Required actions:
1: From the abstract on moisture determination with single-sided NMR below, list the three causes it gives for why common non-destructive devices cannot reliably determine absolute moisture content.
2: Answer these questions using the abstract on moisture determination with single-sided NMR below:
(a) What annual damage due to moisture does it report for Germany?
(b) What range of T2 relaxation times does it give for building materials?
(c) How much time can the presented method save compared to manual, empiric determination?
3: Carry on the abstract on moisture determination with single-sided NMR below, picking up after its final sentence.

Selected extract:
════
Absolute Moisture Determination in Building Materials with Single-Sided NMR

Abstract

Moisture and moisture related processes are a main damage cause to building materials and
infrastructure. In Germany alone, the annual damage due to moisture exceeds several 10
billion €/a. However, common non-destructive measurement devices cannot reliably
determine the absolute moisture content due to surface effects, cross influences and complex
material dependences. Although Nuclear Magnetic Resonance (NMR) measurements are
commonly used to investigate the moisture content, distribution and transport in building
materials, it is usually treated as a laboratory method only. With the development of unilateral
devices, which allow to investigate extended samples, NMR becomes increasingly
interesting for field application.
The biggest challenge concerning building materials are the very fast T2 relaxation
times (10μs-100ms) and a complex T2 distribution. Additionally, unilateral NMR devices
usually suffer from poor SNR. This in combination with the demand to detect moisture
contents down to 0.5% of dry mass, makes the estimation of the initial amplitude very
inaccurate. Therefore, we are left to use the attenuated signals with moisture dependent
relaxation times resulting in non-linear and material dependent correlation curves between
the NMR signal and moisture content. We present a method to determine such correlation
curves based on a single T2 measurement close to saturation. This yields a substantial saving
of time (upto several weeks) compared to a manual, empiric determination.
════
Data provided:

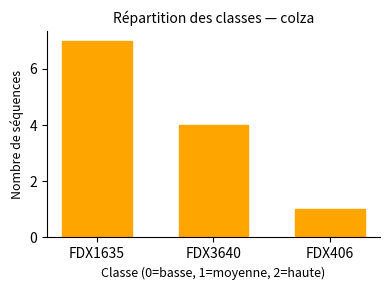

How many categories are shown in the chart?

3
════
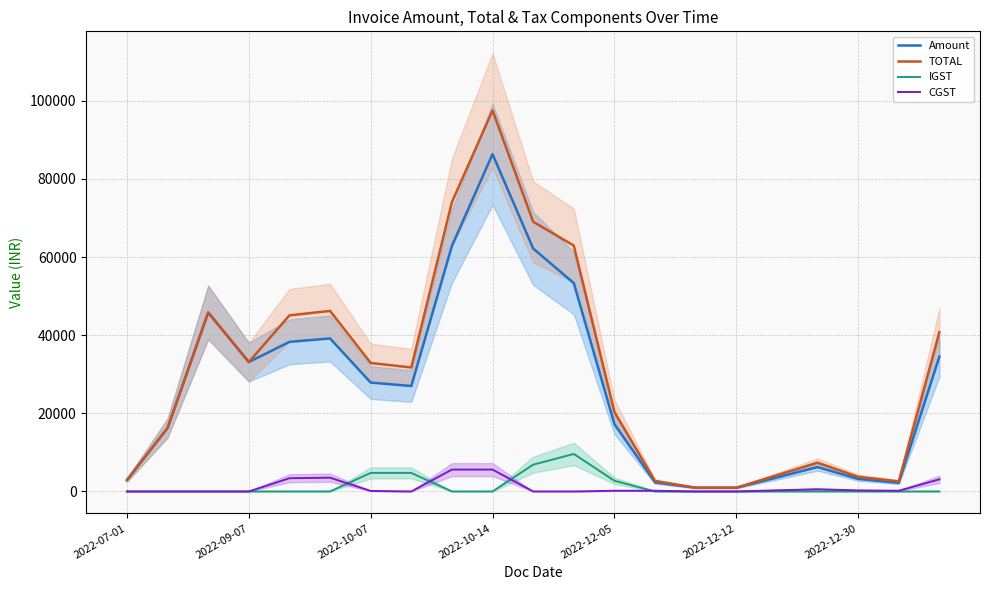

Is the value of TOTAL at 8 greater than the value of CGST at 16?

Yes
════
Task-by-task results:
1:
- Surface effects
- Cross influences
- Complex material dependences

2:
(a) More than several 10 billion €/a.
(b) 10μs to 100ms.
(c) Up to several weeks.

3:
When using a capillary bundle model and the Young-Laplace equation to describe
the drying behavior of porous media, larger pores are emptied before smaller ones. Since the
T2 distribution reflects the pore size distribution of the material, we introduce a moisture
dependent cut-off radius, respectively relaxation time. Subsequently, the expected relaxation
decay at a certain moisture content can be reconstructed.
Our results show a good agreement between the predicted and experimentally
determined correlation curves for different building materials. Our method is easy to use and
allows a fast build-up of a material database. Together with the technology of single-sided
NMR this could be a vital step towards a reliable and consumer suitable moisture measuring
tool.